▶ TASK DATA:
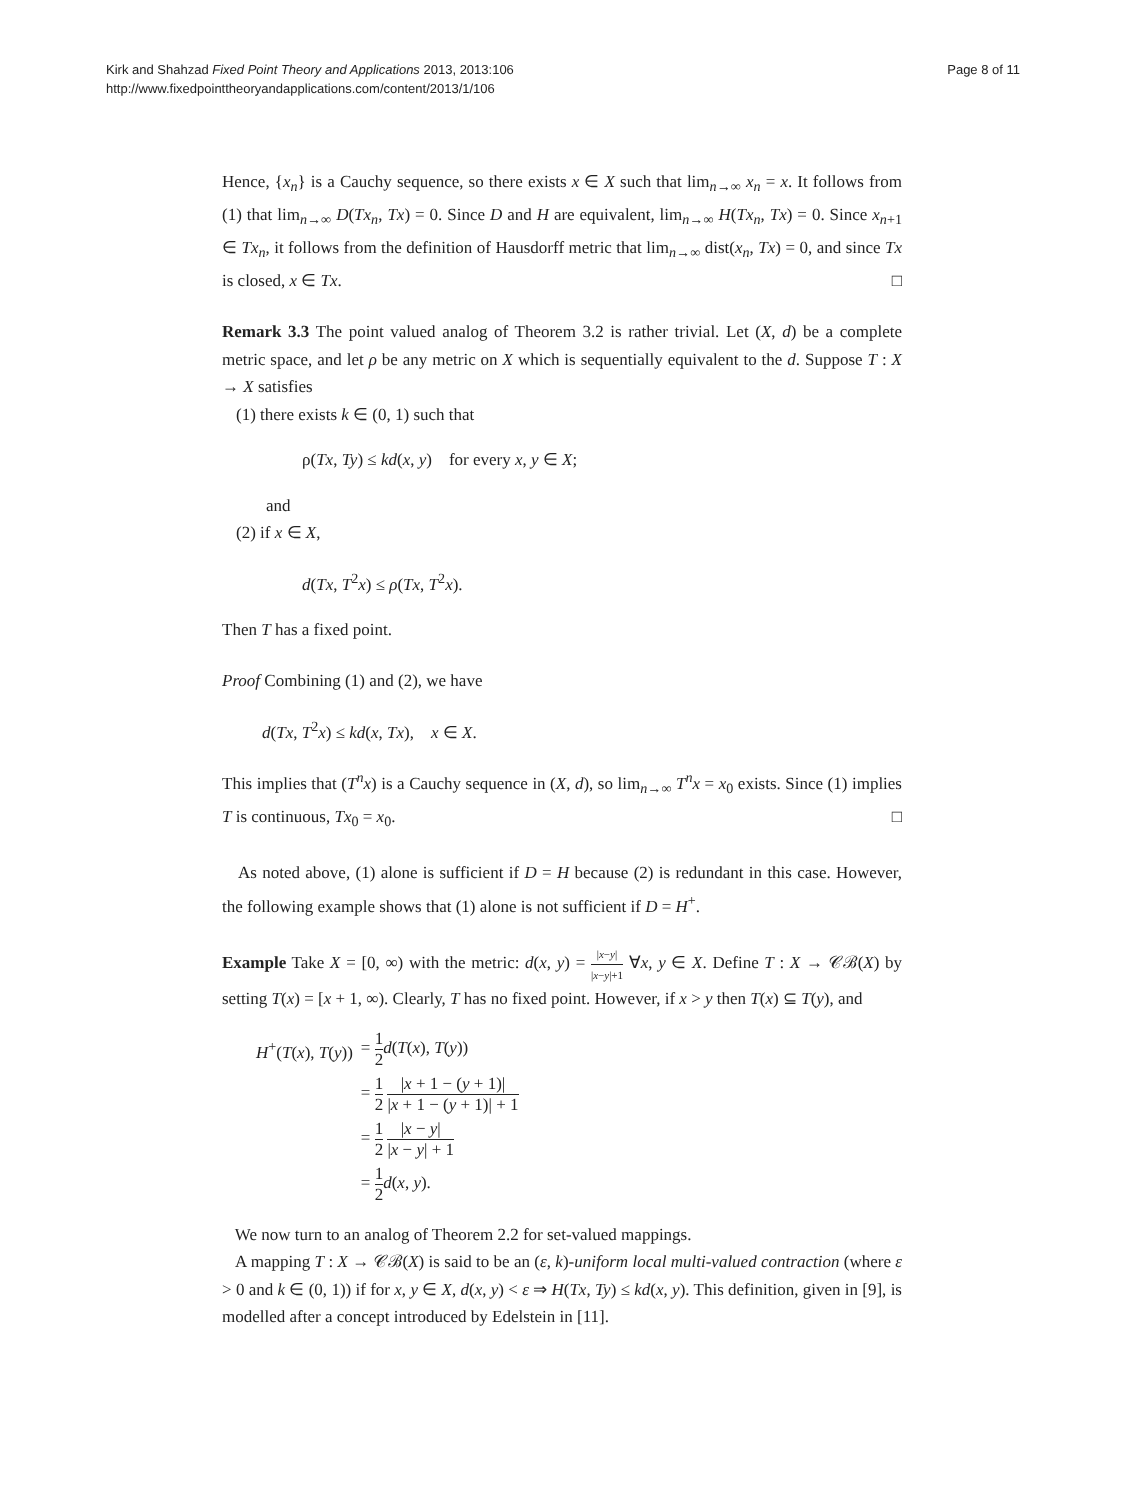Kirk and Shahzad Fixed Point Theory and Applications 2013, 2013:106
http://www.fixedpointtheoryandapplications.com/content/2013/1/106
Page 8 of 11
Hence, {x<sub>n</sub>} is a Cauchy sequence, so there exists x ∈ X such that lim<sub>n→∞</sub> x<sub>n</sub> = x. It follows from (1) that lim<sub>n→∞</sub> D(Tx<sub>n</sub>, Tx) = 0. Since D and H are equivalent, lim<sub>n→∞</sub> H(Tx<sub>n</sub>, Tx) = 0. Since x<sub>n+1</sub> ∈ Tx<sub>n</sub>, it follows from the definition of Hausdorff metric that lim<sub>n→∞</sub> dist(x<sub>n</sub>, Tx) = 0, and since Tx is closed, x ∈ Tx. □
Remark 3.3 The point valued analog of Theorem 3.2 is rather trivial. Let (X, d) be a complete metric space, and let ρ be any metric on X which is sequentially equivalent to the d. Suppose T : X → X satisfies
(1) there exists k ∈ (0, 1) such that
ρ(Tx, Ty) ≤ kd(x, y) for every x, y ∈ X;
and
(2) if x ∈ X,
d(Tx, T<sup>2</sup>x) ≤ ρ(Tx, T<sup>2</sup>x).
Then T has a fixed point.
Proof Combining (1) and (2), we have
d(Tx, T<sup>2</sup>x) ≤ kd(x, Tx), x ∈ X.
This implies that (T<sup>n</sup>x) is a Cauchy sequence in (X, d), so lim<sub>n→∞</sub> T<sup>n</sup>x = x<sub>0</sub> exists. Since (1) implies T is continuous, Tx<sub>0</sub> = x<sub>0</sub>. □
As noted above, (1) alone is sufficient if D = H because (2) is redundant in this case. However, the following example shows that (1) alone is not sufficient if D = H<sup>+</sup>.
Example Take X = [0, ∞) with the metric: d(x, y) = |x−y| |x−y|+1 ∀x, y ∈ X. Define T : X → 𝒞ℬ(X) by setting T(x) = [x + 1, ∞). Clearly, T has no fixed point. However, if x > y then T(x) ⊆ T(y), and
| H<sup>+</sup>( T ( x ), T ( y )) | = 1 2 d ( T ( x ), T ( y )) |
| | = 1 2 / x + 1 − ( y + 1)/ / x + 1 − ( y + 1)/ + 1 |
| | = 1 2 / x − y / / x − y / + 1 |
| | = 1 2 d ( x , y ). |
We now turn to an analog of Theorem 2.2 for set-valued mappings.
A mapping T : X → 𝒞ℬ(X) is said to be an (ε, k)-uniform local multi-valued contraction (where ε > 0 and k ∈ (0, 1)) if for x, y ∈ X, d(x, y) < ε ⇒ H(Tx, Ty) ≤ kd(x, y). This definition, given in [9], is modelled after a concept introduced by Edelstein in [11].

---

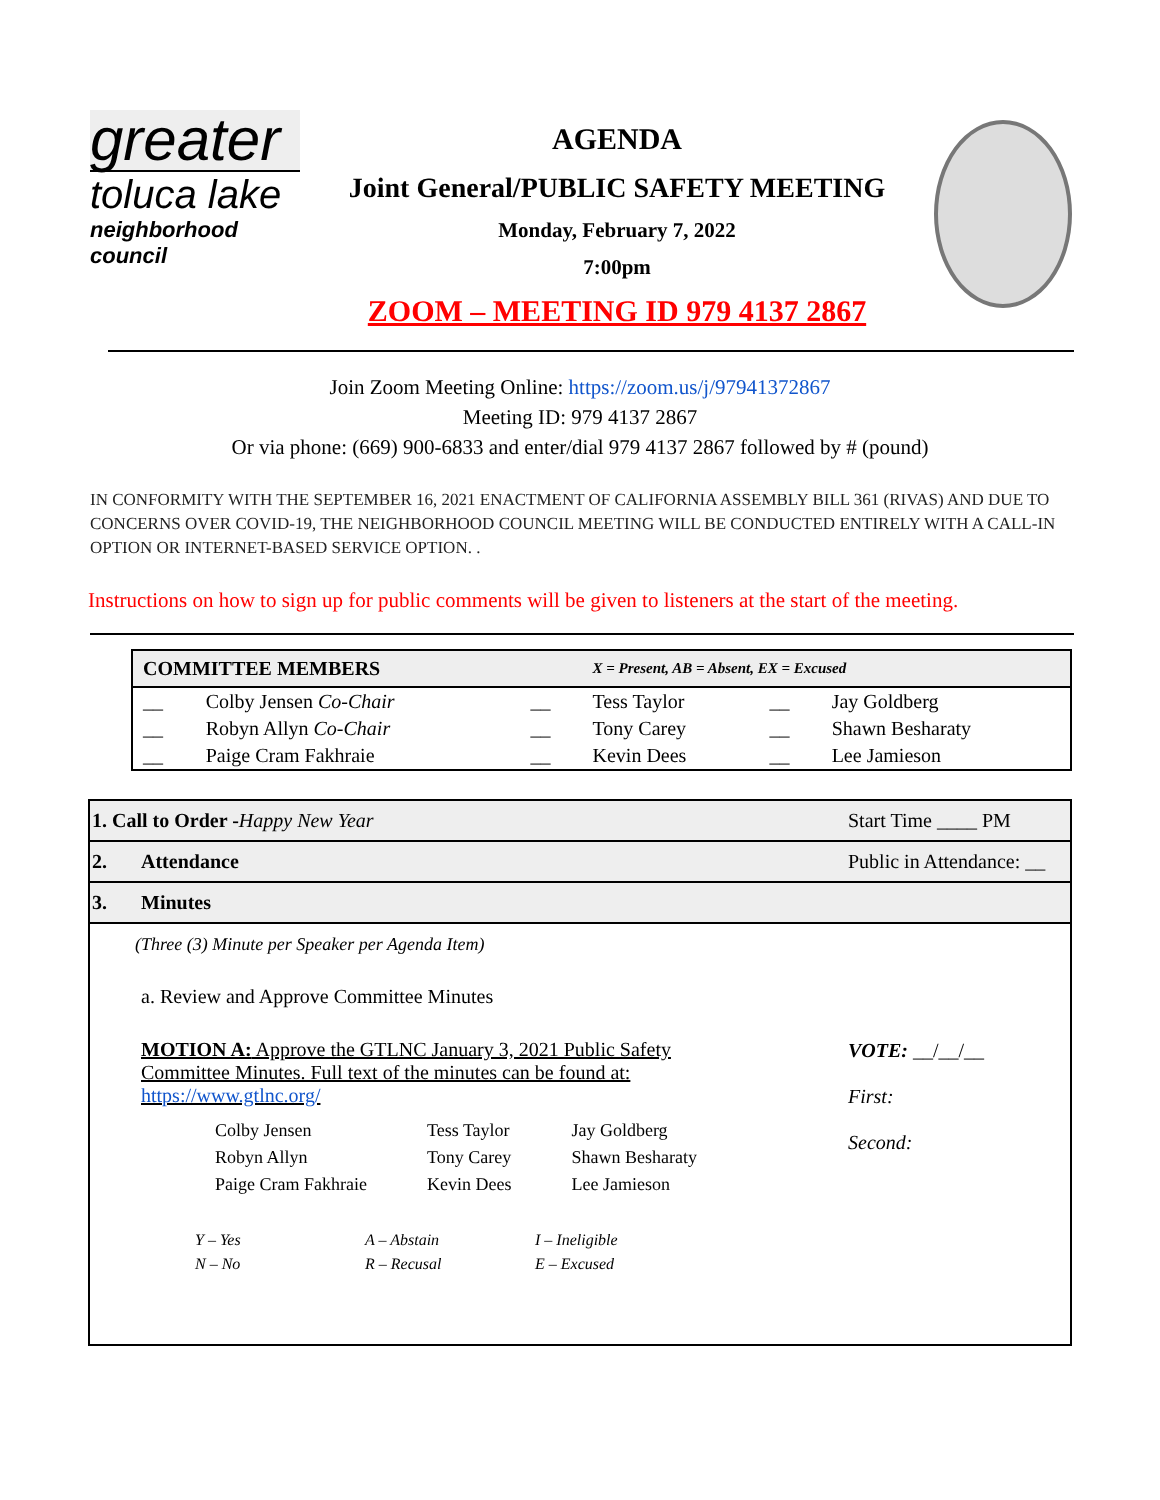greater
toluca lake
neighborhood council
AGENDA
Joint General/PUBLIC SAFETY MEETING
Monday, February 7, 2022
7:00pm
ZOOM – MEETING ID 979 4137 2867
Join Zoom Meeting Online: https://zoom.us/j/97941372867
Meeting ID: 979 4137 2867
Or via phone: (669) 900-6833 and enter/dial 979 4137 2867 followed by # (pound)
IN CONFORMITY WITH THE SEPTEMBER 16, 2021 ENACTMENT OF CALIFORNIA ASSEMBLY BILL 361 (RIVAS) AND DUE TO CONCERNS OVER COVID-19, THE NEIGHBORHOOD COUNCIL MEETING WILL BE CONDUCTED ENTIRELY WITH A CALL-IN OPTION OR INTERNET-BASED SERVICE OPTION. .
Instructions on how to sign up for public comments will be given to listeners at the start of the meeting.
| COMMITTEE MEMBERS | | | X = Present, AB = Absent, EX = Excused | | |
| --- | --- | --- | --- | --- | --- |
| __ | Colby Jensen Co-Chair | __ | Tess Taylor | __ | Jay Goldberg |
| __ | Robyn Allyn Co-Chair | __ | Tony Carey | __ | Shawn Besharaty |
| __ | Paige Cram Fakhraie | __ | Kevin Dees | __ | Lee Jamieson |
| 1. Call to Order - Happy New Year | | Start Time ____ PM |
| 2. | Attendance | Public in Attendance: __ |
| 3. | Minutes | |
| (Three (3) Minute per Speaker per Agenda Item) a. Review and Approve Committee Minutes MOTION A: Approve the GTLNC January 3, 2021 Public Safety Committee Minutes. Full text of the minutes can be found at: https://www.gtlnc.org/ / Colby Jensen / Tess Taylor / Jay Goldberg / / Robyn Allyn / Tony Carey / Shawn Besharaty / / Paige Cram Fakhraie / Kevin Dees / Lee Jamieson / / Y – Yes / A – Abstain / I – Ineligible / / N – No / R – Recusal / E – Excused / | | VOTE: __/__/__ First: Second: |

▶ ACTION ITEM: Among the entries above, copy exactly the stretch from the line holding "Kirk and Shahzad" through the line holding "As noted above, (1)", leaving out any pictures.

▶ TASK ANSWER:
Kirk and Shahzad Fixed Point Theory and Applications 2013, 2013:106
http://www.fixedpointtheoryandapplications.com/content/2013/1/106
Page 8 of 11
Hence, {x<sub>n</sub>} is a Cauchy sequence, so there exists x ∈ X such that lim<sub>n→∞</sub> x<sub>n</sub> = x. It follows from (1) that lim<sub>n→∞</sub> D(Tx<sub>n</sub>, Tx) = 0. Since D and H are equivalent, lim<sub>n→∞</sub> H(Tx<sub>n</sub>, Tx) = 0. Since x<sub>n+1</sub> ∈ Tx<sub>n</sub>, it follows from the definition of Hausdorff metric that lim<sub>n→∞</sub> dist(x<sub>n</sub>, Tx) = 0, and since Tx is closed, x ∈ Tx. □
Remark 3.3 The point valued analog of Theorem 3.2 is rather trivial. Let (X, d) be a complete metric space, and let ρ be any metric on X which is sequentially equivalent to the d. Suppose T : X → X satisfies
(1) there exists k ∈ (0, 1) such that
ρ(Tx, Ty) ≤ kd(x, y) for every x, y ∈ X;
and
(2) if x ∈ X,
d(Tx, T<sup>2</sup>x) ≤ ρ(Tx, T<sup>2</sup>x).
Then T has a fixed point.
Proof Combining (1) and (2), we have
d(Tx, T<sup>2</sup>x) ≤ kd(x, Tx), x ∈ X.
This implies that (T<sup>n</sup>x) is a Cauchy sequence in (X, d), so lim<sub>n→∞</sub> T<sup>n</sup>x = x<sub>0</sub> exists. Since (1) implies T is continuous, Tx<sub>0</sub> = x<sub>0</sub>. □
As noted above, (1) alone is sufficient if D = H because (2) is redundant in this case. However, the following example shows that (1) alone is not sufficient if D = H<sup>+</sup>.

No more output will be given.